You can use a class to represent common properties/columns, then inherit it for your models

class BaseModel(DatastoreEntity):
    date_created = EntityValue(datetime.datetime.utcnow())
    created_by = EntityValue('Admin')
    updated_by = EntityValue(None)

class User(BaseModel):
    username = EntityValue(None)
    password = EntityValue()
    email = EntityValue(None)

    # ...

Retrieving Entity As Object

Often, you’ll have a property/column you use to fetch an entity (eg, username or email) Instead of always specifying the property/column AND value using the provided get_obj() method, you can simplify this by wrapping your own method for your model around get_obj():

def get(self, value):
    return self.get_obj('username',value)

Then you can grab your entity/object with user = User().get('komla')

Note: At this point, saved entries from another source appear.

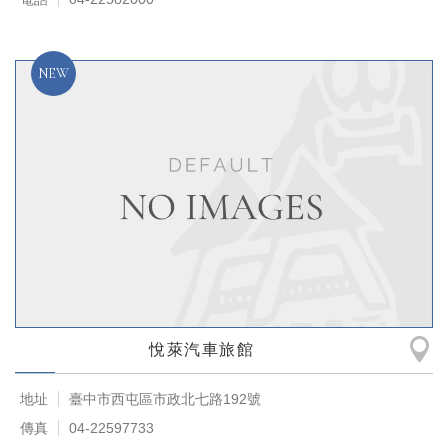
悅萊汽車旅館
地址
臺中市西屯區市政北七路192號
傳真
04-22597733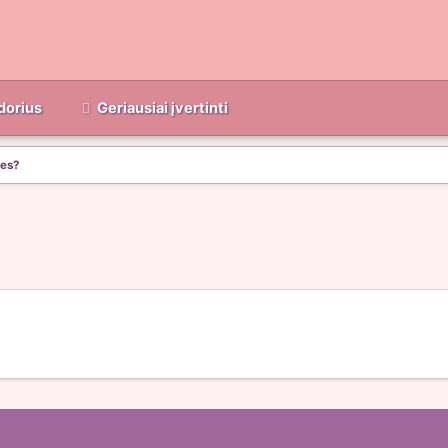
dorius
Geriausiai įvertinti
les?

Populating Additional Properties Dynamically

You can add additional properties to an instance of an entity on the fly.
Apart from using the extra_props dictionary as keyword argument to the save() method, you can create additional
entity properties with the following:

user = User()
user.type = EntityValue(3) # assign attribute value as a type of EntityValue
user.save()

The specific instance of the entity will now have type as a property with corresponding value.

Testing

To initialize your model without connecting to datastore(eg. for the purposes of testing), pass in the conn argument as False

user = User(conn=False)

Notes

There might be operations you want to perform that are not available via the interface provided. To get a direct access to Datastore connection client, use the get_client() method.